In February, the borough council voted 4-3 to stop adding fluoride to its drinking water. The borough water authority’s service area includes Cressona. At its April 5 meeting, Cressona council voted unanimously to send a letter to Schuylkill Haven council asking for a ballot referendum on the fluoridation issue.
Semanchik said he obtained information from the governor’s office on ballot referendums and found two key issues.
First, Semanchik said, there is the issue of whether there is a specific statute that allows for a fluoride question on a ballot.
Semanchik said he found no local, state or federal regulations regarding the use of fluoride in water, meaning there was no statute that would allow the borough to ask the county board of elections to create a ballot referendum.
The second issue, Semanchik said, would be whether there are provisions for non-binding advisory questions on the ballot.
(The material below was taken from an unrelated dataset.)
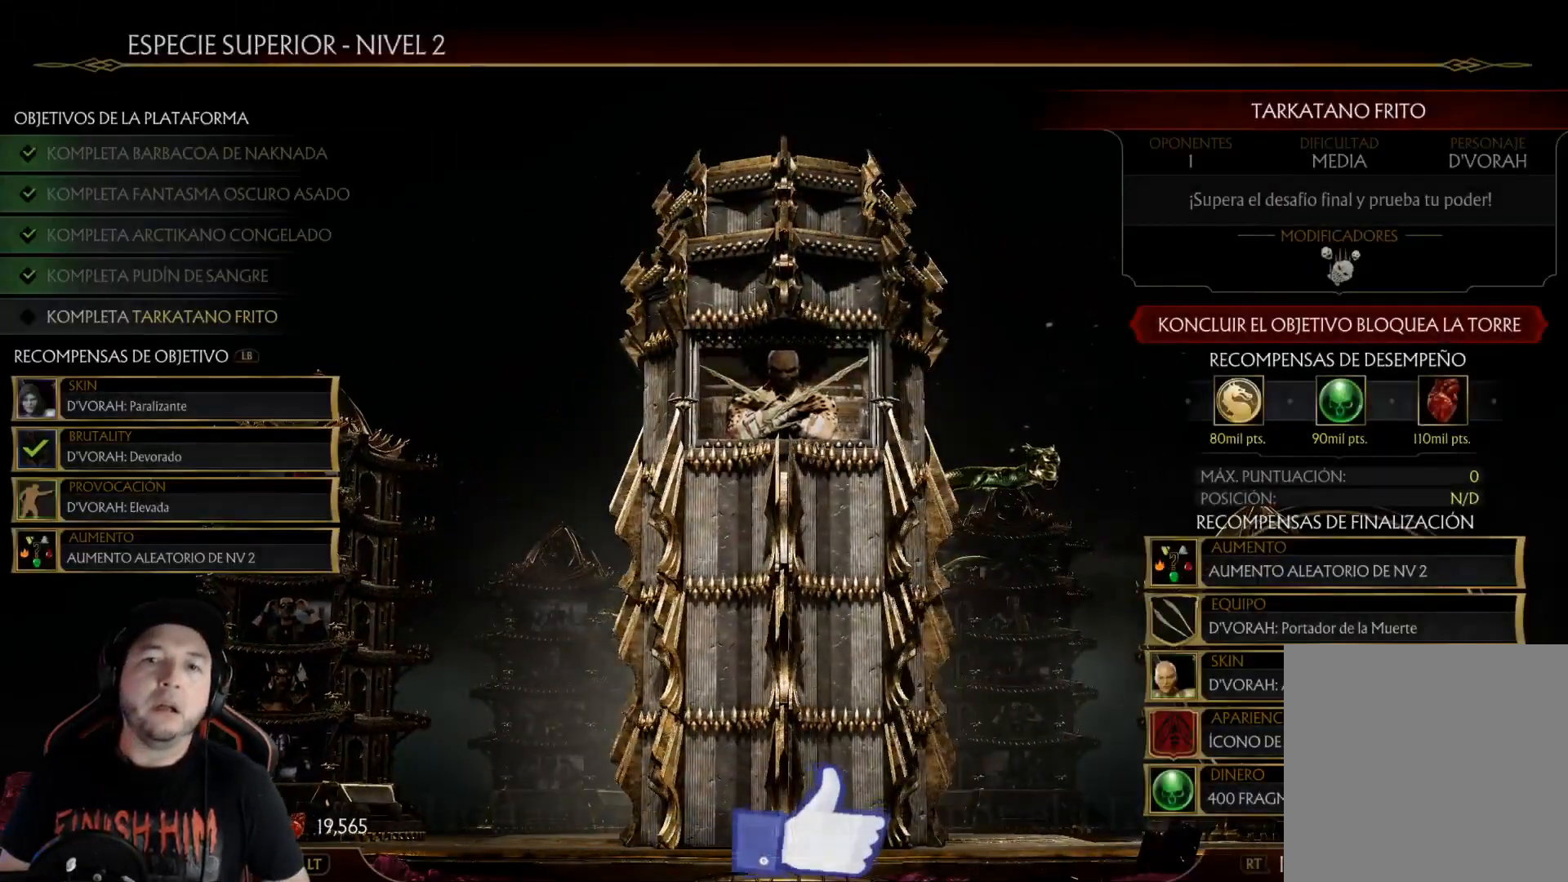
{"buttons": [], "left_stick": "center", "right_stick": "center", "events": []}
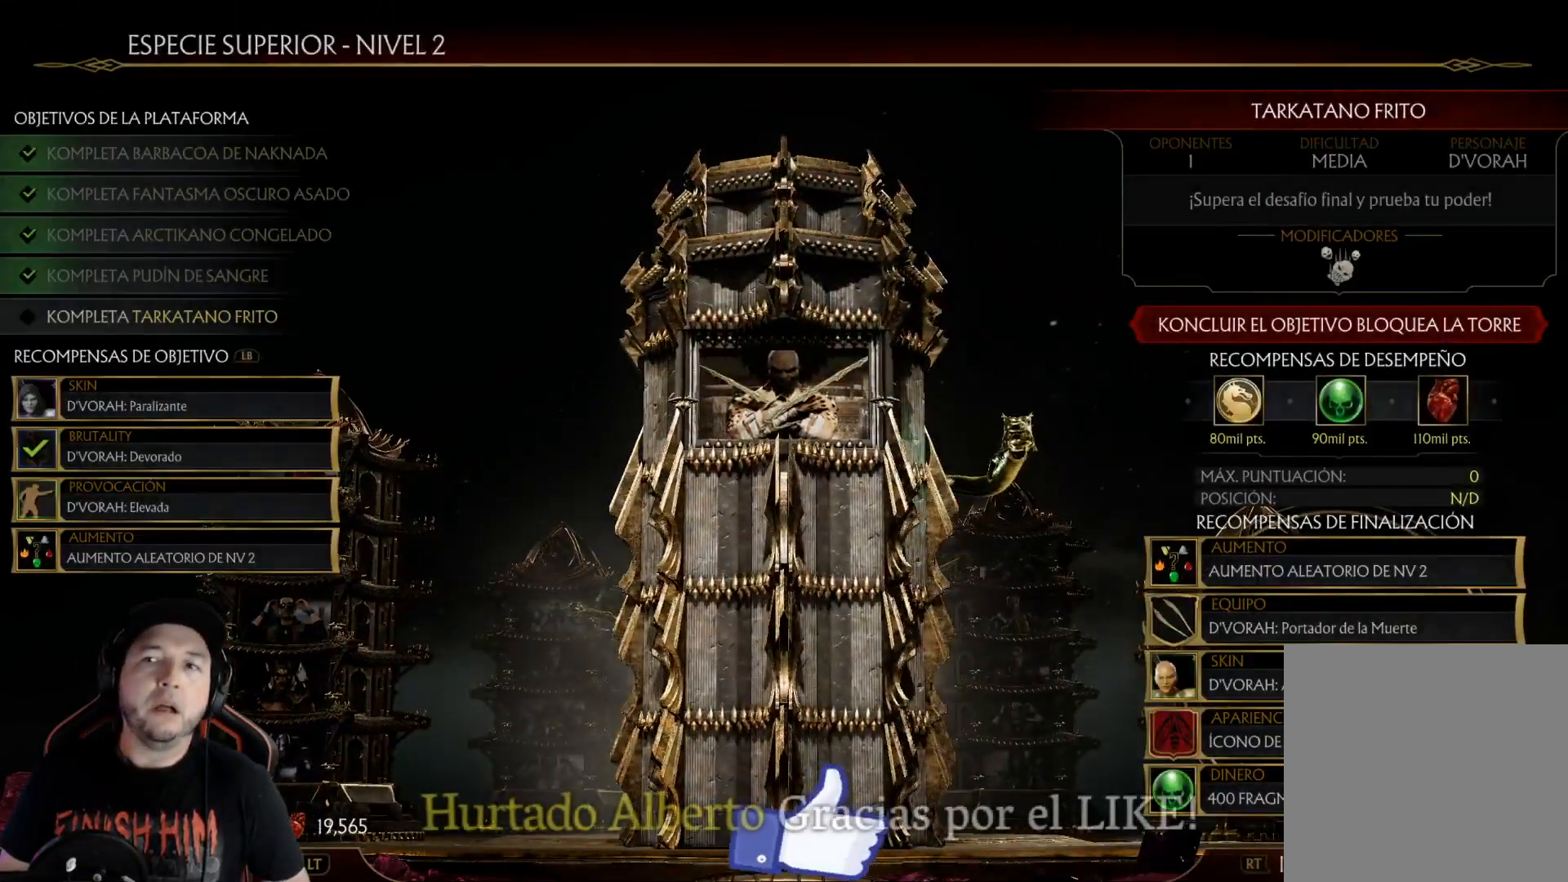
{"buttons": [], "left_stick": "center", "right_stick": "center", "events": []}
Since 1990, Semanchik said, local county boards have not usually had the power to place such questions on the ballot in the absence of specific statutes regarding the issue in question.
“We don’t have those situations,” Semanchik said. “(I would like) to share this information with the solicitor for Cressona Borough and ask him if he has any other legal authority or precedent he would like us to consider.”
Councilman Paul Bedway asked if the borough might conduct an informal survey by including a question with customers’ water bills.
Semanchik said the borough should be cautious if it pursued that option because of potential problems.
For example, Semanchik said, if there were 1,000 customers, and only a fraction responded, the borough might not have a representative sample. It could be dangerous to extrapolate the results from a small sample size, such as if 190 out of 200 responses voted one way.
“Somebody could calculate that to say that 95 percent of the billpayers are either in favor of or against something,” Semanchik said. “But that’s not quite true.”
The board took no formal action Wednesday regarding a ballot referendum or survey.